Treatment With Colchicine
Colchicine, taken daily as a lifelong medication, is the cornerstone of FMF treatment. It both reduces the frequency and severity of attacks and prevents the most dangerous long-term complication of the disease. The standard dose ranges from 1 to 2.5 mg per day, with a minimum of 1 mg daily considered necessary to protect against organ damage.
Colchicine works well for the vast majority of patients. About 5 to 10% don’t respond adequately in terms of controlling attacks. For these patients, biologic medications that block a specific inflammatory signaling molecule (interleukin-1) are available as second-line options. Two such drugs have been approved for clinical use in Europe for colchicine-resistant FMF, and evidence supports their ability to control and prevent flares.
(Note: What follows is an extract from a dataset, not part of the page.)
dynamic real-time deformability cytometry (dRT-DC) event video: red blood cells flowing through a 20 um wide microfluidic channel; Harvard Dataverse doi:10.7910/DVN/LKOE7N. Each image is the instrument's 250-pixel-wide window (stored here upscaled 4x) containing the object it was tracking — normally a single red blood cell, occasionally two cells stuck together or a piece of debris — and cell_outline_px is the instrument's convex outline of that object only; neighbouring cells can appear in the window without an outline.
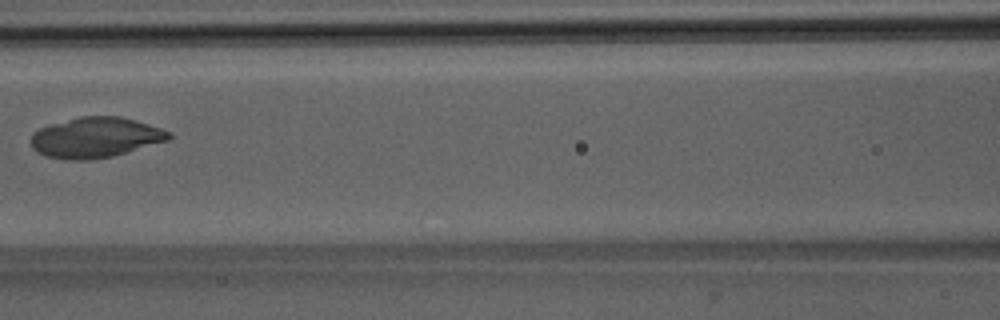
{"species": "Egyptian fruit bat (a non-hibernating species)", "species_latin": "Rousettus aegyptiacus", "temperature_condition": "room temperature", "stored_images_in_passage": 3, "camera_frame_rate_fps": 3000, "um_per_image_px": 0.085, "animal": {"sex": "male"}, "frame": {"image": 1, "passage_image": 3, "time_ms": 2.333, "image_size_px": [1000, 320], "cell_outline_px": [[172, 136], [168, 140], [112, 156], [92, 160], [72, 160], [44, 156], [36, 152], [32, 148], [32, 132], [48, 124], [80, 116], [120, 116], [148, 124], [172, 132]], "centroid_in_image_um": [8.08, 11.68], "position_along_channel_um": 158.5, "area_um2": 32.48}}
What Happens Without Treatment
The most serious long-term risk of FMF is a condition called AA amyloidosis, in which repeated bouts of inflammation cause an abnormal protein to accumulate in organs, especially the kidneys. Up to one-quarter of FMF patients develop this complication, and in some populations the rate of kidney amyloidosis in untreated patients approaches nearly 100%. Before colchicine became standard therapy, excess deaths in FMF patients were largely attributed to kidney failure from amyloidosis.
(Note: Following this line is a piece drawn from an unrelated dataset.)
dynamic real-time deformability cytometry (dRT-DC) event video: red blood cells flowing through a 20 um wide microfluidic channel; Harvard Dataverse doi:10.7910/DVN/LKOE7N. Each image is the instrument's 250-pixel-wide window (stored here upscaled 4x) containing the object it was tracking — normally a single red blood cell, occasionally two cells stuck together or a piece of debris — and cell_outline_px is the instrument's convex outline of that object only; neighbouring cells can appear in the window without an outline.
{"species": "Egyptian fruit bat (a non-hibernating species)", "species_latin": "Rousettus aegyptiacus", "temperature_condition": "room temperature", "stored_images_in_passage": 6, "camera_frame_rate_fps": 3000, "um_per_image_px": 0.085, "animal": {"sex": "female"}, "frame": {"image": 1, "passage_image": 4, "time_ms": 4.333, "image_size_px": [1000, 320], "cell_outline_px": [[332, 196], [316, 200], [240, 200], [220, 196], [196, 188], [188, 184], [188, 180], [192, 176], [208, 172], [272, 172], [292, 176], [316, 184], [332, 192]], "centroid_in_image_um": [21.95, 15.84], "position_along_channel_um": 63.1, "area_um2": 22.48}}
With consistent colchicine use, the risk of amyloidosis drops to about 1%. Without it, the lifetime risk can reach 50%. A study following over a million adolescents found that FMF patients had roughly double the death rate of the general population over 30 years of follow-up, a difference attributed largely to patients who didn’t take colchicine consistently or didn’t respond to it. When treatment is followed reliably, life expectancy approaches that of the general population.
Living With FMF
FMF is a lifelong condition, but one that most people manage successfully with daily colchicine and attention to their triggers. The attacks themselves, while painful and disruptive, resolve completely. The real danger lies in the cumulative effect of unchecked inflammation over years, which is why consistent treatment matters even during symptom-free periods. People with FMF who take their medication regularly and stay aware of their personal triggers can expect to live full, normal lives with occasional flares that become less frequent over time.